The five-bill package would:
- Create an Alternative Fuel Vehicle Purchase Rebate Program to provide residents of Pennsylvania with rebates for the purchase of alternative fuel vehicles. This rebate of 6% of the vehicle’s total purchase price would effectively refund the state sales tax, up to a maximum rebate amount of $3,000.
- Make the state’s Alternative Fuel Vehicle Rebate Program permanent, double rebate amounts offered under the Program, and add hybrid vehicles as an eligible vehicle type.
- Help residents with the one-time costs of electric vehicle charger installation, expanding access by reducing a barrier to at-home charging, by establishing an Electric Vehicle Supply Equipment Tax Credit. This tax credit would be up to $750 for the installation of a Level 1 charging port and $4,000 for the installation of a Level 2 charging port.

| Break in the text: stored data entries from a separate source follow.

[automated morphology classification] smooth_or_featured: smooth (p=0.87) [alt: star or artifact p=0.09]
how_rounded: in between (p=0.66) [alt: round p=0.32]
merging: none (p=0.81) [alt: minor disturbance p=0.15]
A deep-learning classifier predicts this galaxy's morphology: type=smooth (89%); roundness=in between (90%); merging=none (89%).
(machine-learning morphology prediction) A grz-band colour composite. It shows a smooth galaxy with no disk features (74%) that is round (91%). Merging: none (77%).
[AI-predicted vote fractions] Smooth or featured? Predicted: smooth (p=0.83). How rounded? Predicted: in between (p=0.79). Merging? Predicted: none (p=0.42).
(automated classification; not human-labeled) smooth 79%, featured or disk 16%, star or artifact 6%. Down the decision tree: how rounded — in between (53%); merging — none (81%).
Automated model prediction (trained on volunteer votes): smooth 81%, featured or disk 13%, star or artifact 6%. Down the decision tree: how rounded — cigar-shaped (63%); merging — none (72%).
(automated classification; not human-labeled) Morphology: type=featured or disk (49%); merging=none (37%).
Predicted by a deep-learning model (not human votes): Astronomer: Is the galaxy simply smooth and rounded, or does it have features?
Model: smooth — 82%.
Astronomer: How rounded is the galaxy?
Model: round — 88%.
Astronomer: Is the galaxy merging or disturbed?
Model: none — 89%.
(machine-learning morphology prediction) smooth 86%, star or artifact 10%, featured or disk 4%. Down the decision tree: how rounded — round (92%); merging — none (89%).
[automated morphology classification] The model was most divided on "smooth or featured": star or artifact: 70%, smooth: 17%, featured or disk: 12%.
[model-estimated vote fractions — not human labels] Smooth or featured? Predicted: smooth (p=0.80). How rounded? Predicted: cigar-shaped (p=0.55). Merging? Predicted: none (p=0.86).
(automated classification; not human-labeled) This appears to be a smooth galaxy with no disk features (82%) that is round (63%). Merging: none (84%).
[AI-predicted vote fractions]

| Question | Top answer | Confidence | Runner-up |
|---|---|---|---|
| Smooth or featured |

- Establish a five-year Green Vehicle Pilot Program. Applicants who own green vehicles, which include electric and hybrid vehicles, would receive an EZ-Pass account credit from the Pennsylvania Turnpike Commission. Battery electric and plug-in hybrid electric vehicles would be eligible for a $200 account credit, and hybrid electric vehicles would be eligible for a $100 account credit.
- Waive the state vehicle registration fee for certain new and leased motor vehicles with an estimated average city fuel economy of at least 40 miles per gallon for the first two years of the vehicle’s registration.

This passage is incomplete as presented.